Pressure Roast Chicken Stock

2

Prep 10 mins

Cook 50 mins
1 Store-bought rotisserie chicken
75 g carrot thinly sliced (about 1/2 a carrot)
150 g yellow onion, thinly sliced (about 1/2 an onion)
2 cloves of garlic, crushed
Neutral oil or chicken fat, as needed
1
Heat enough chicken fat or neutral oil to coat the bottom of a pressure cooker or InstaPot to medium-high.
2
Slice half an onion and half a carrot thinly, and crush two cloves of garlic and add these to the hot oil. Let these sear without stirring until they start to brown at the edges.
3
Pull the meat off the chicken, separating all of the bones from the meat.
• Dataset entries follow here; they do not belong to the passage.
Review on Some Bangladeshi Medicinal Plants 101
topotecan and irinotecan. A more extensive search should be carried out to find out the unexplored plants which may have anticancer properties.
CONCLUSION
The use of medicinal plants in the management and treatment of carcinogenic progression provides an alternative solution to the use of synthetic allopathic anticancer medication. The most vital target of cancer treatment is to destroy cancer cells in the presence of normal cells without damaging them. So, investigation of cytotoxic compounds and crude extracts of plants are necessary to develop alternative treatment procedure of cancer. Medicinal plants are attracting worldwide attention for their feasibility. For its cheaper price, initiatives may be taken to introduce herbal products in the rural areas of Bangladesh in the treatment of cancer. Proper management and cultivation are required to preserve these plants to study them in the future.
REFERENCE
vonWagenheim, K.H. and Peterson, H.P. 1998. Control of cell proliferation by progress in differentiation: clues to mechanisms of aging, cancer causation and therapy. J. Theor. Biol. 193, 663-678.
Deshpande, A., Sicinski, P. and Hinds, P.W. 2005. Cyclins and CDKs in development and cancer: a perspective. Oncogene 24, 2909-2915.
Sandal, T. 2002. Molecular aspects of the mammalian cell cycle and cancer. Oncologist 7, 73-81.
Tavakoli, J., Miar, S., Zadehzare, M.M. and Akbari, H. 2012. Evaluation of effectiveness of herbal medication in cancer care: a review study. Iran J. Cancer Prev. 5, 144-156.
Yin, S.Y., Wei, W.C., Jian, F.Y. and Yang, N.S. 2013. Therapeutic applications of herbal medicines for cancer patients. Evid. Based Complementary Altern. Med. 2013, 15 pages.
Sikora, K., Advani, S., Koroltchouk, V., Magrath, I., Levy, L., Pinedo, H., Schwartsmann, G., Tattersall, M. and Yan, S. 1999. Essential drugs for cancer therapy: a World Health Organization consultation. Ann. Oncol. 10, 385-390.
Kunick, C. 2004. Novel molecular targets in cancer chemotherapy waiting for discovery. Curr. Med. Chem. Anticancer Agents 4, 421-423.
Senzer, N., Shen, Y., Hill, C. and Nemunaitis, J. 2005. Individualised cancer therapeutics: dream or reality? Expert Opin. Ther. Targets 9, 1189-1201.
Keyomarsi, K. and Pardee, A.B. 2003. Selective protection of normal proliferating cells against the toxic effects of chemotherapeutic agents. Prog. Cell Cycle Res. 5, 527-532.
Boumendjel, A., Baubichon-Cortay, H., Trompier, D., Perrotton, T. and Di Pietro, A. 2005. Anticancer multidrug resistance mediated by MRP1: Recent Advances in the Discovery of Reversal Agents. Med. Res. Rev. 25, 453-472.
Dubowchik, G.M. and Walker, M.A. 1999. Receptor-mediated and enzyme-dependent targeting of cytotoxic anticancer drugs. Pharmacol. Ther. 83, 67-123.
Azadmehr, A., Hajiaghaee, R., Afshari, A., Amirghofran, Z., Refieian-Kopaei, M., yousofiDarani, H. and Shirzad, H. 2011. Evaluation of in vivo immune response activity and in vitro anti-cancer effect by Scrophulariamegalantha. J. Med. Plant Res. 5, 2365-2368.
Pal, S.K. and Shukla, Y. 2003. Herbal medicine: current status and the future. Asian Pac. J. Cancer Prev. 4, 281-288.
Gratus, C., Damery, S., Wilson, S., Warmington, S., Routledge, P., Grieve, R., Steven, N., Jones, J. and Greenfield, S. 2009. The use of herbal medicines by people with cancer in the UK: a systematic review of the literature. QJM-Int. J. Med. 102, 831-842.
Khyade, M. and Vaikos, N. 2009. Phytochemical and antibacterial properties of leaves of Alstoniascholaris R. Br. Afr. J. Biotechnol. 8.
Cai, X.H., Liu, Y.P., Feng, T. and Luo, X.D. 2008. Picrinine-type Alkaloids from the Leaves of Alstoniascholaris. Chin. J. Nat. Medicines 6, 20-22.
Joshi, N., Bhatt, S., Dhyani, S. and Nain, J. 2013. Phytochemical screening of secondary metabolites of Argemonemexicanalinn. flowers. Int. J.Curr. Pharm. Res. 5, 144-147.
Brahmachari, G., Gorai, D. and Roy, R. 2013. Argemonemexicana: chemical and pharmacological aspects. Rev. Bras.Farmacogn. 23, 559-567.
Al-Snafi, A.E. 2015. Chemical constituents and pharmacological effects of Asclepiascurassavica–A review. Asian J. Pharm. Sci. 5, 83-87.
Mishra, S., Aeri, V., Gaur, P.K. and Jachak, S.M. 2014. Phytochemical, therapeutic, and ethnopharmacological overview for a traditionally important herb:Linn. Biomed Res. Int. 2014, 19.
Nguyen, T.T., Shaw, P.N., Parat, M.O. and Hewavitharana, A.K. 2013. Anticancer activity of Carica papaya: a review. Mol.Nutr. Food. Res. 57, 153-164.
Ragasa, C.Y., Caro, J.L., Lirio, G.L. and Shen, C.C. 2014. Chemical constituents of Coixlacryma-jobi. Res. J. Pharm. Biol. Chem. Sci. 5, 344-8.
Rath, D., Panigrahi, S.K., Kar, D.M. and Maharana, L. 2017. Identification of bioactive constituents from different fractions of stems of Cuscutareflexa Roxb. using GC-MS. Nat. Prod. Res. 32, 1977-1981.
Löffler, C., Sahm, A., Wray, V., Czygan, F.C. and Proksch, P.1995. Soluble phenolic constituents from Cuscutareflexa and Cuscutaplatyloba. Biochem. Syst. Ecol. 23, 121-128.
Shred the meat finely, or puree in a food processor.
4
Add the bones and shredded meat to the lightly browned vegetables and add 2 liters of water.
5
Pressure cook at high for 30 to 90 minutes, then allow to cool without venting (or vent very slowly).
6
Strain stock through a fine sieve.
Pressure cooking for 30 minutes is equivalent to about 2 to 3 hours of stove-top simmering. 90 minutes is equivalent to 7 to 8 hours. Cooling the pressure cooker without venting will keep the stock clear by avoiding the turbulence of boiling.